(Task input Opens)

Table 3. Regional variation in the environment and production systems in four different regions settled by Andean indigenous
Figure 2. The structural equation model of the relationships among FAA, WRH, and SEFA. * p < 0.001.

(Task input Closes)
(Task input Opens)

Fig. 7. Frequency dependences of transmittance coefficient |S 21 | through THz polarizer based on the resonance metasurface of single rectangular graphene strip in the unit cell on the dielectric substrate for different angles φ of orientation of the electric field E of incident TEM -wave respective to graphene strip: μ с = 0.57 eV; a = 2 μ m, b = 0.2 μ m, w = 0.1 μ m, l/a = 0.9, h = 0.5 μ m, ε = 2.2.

(Task input Closes)
(Task input Opens)

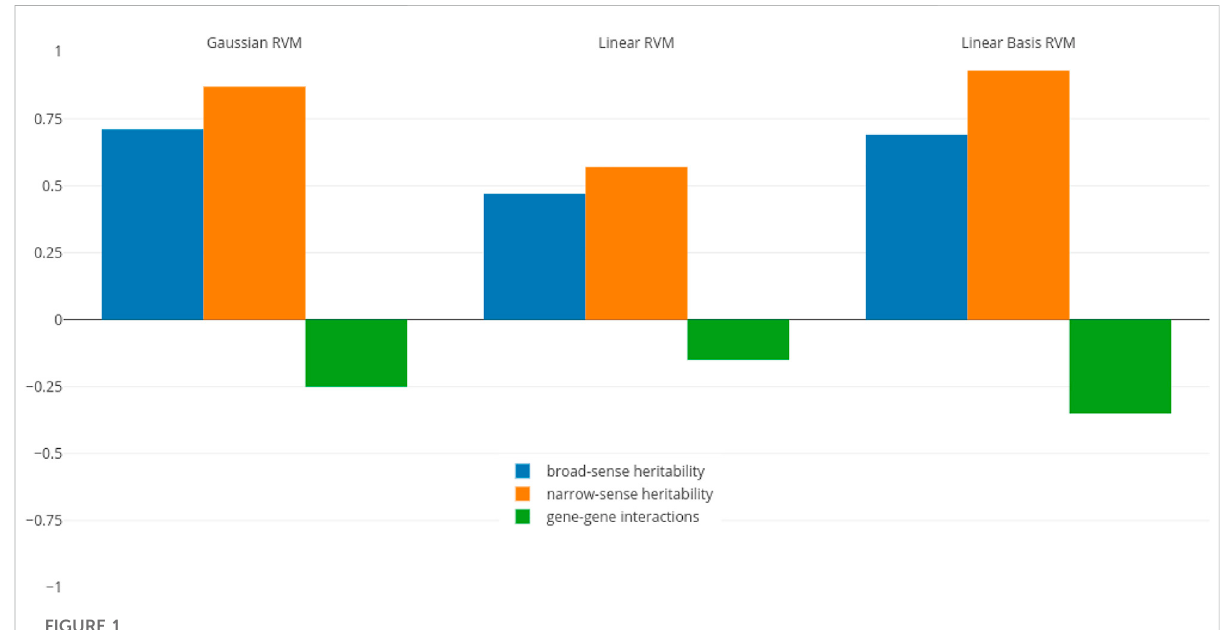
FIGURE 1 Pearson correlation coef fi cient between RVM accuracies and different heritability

(Task input Closes)

- **Task details**
Of the entries listed above, reproduce only the lines starting at the line containing "Table 3. Regional" and ending at the line containing "Figure 2. The". Include both, exactly as they stand.

- **Task response**
Table 3. Regional variation in the environment and production systems in four different regions settled by Andean indigenous
Figure 2. The structural equation model of the relationships among FAA, WRH, and SEFA. * p < 0.001.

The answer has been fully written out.